The Treadmill of Belonging

Briege knew the exact price of every seat in every room she entered.

Not the monetary price, though she knew that too down to the cent. No, she knew the social price. The weight of a nod not returned. The cost of an invitation that never came. The currency of being remembered when party lists were made.

As a high ticket event planner and concierge in Trinidad, Briege didn't just attend circles. She built them. Weddings for the last names that owned much of the island. Private dinners where the wine cost more than a car. Celebrations where "exclusive" was an understatement.

And she was never truly inside any of them.

"I'm the scaffold," she once told her mother. "I hold up the party. But I'm not the party."

Her mother, wise in the way of women who had outgrown pretending, said nothing. She just poured another glass of fruit juice at there Diego Martin home and watched her daughter's eyes track the door.


The demands were quiet but unrelenting.

Be thinner. Speak softer but laugh louder. Show up yourself. Remember whose child graduated. Whose husband left. Whose family owned which piece of land. Never wear the same dress twice. Never arrive early. Never leave last. Never, ever, look like you are trying to belong.

Briege belonged nowhere. She was everyone's necessary ghost.

The breaking point came at a private villa in Maraval. A client's birthday. Three hundred guests. Two bands. A flower wall that cost forty thousand dollars. Briege orchestrated the entire night in heels that had begun to feel like shackles.

At midnight, she stood by the pool while the guests danced. A woman whose name she should have known glanced at her and said, "You work so hard. Don't you ever get to just enjoy?"

The question was not an invitation. It was a reminder that she was watched. Measured. Placed.

Briege smiled. "I enjoy the work."

She went home at 3:00 AM, removed her face and her dress and her armor, and sat in her dark living room. The silence was the heaviest thing she had ever carried.


Two months later, she bought a treadmill.

Not for weight loss. She was already lean from years of moving through rooms like a blade. She bought it for a different reason.

The treadmill went into a spare bedroom facing a wall. No mirror. No television. Just a machine and her. A far cry from the upper room fitness she once did with a prestigious client and her friends.

At first, she walked. Slowly. It felt stupid. She was a woman who commanded budgets of seven figures, and here she was, walking nowhere.

But that was the point.

On the treadmill, no one was watching. No one was judging her laugh or her dress or her last name. There were no circles to fit into. There was only the belt moving beneath her feet and the quiet hum of the motor.

She began to run.

Not fast. But steady. The rhythm became a kind of prayer. Inhale for four steps. Exhale for four. The world, with its demands, its invitations, its hierarchies, shrank to the size of a small room. Briege discovered something strange: the more she ran, the less she needed anyone to pull her into a circle.

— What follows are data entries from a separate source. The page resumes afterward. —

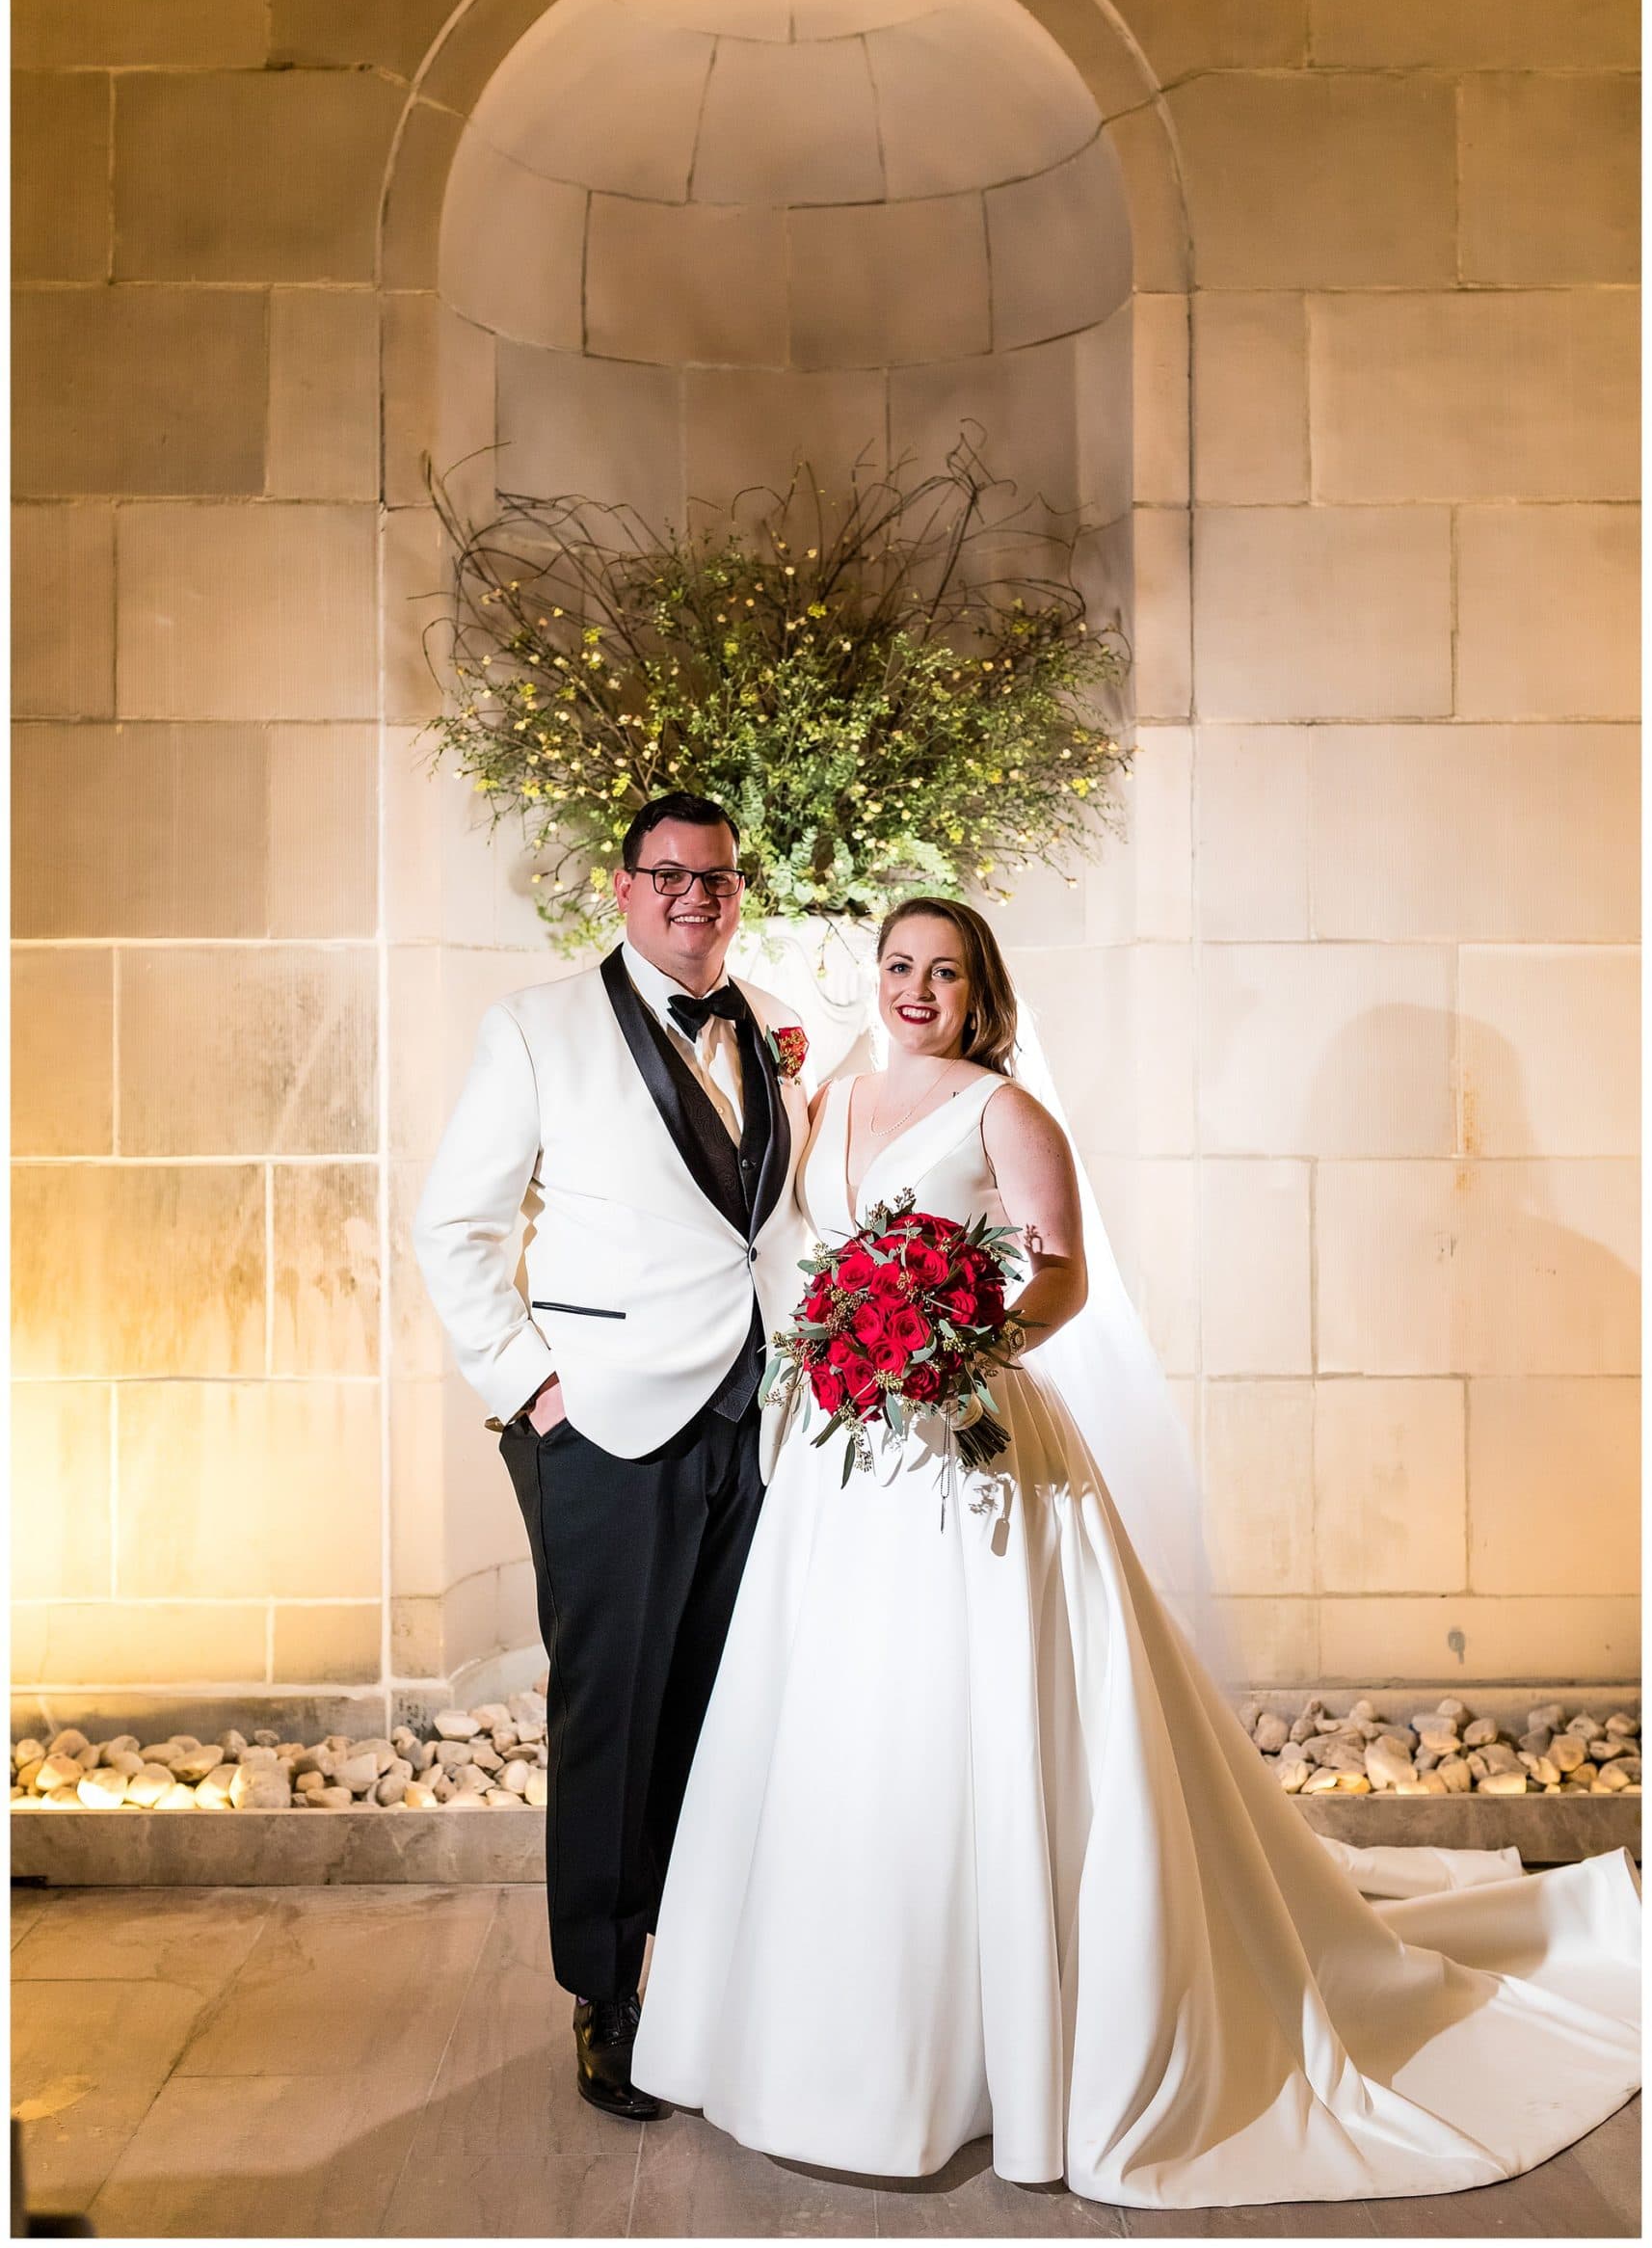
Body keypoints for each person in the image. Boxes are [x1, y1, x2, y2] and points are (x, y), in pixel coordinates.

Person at [630, 896, 1641, 2208]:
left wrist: (957, 1350)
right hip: (844, 1459)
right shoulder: (827, 1109)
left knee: (983, 1722)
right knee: (848, 1719)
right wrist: (847, 1353)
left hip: (965, 1443)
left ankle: (1014, 2044)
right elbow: (806, 1258)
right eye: (898, 967)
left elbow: (1058, 1278)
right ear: (870, 981)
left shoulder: (1005, 1114)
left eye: (943, 971)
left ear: (980, 991)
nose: (916, 989)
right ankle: (826, 2030)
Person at [413, 792, 812, 2121]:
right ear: (625, 889)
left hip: (748, 1423)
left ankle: (701, 1984)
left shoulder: (765, 1026)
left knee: (717, 1712)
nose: (694, 895)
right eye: (667, 875)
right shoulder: (534, 1028)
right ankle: (606, 1996)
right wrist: (532, 1390)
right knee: (611, 1716)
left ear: (736, 892)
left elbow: (763, 1224)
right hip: (603, 1428)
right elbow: (453, 1227)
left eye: (715, 877)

She was becoming her own center.


Funny thing about a treadmill. Most people see it as a metaphor for going nowhere.

Briege saw it differently.

Life, she realized, had also been a treadmill. But before, she had been facing outward, running just to stay visible, to stay invited, to stay inside. The belt moved, the scenery changed, but she never advanced. She was exhausting herself for the illusion of motion.

Now, on her own treadmill, facing a blank wall, she was still running nowhere. But she had stopped pretending.

No more chasing circles. No more fitting in. No more measuring her worth by whose party she entered.

The inwardness she had built with her running shoes was stronger than any velvet rope. She became known quietly, then unmistakably, as the event planner who no longer groveled. Who declined the wrong dinners. Who sat at tables where she wanted to sit, not where she was told.

Her business grew. Strange, she thought. The less she chased belonging, the more people wanted her around. Life is funny like that.


One evening, a young woman approached her after an event. Aspiring planner. Desperate eyes.

"How do you get in?" the girl whispered. "With the right people?"

Briege looked at her. Saw the ghost of her former self. Smiled.

"You don't," she said. "You build a treadmill. You face a wall. And you run until you realize you were never meant to be in their circle.”

She paused.

"You were meant to be your own. It was always only you."


The girl didn't understand. Not yet.

But Briege knew. Life was funny like that. A treadmill could trap you, or it could set you free.

The difference was which way you were facing.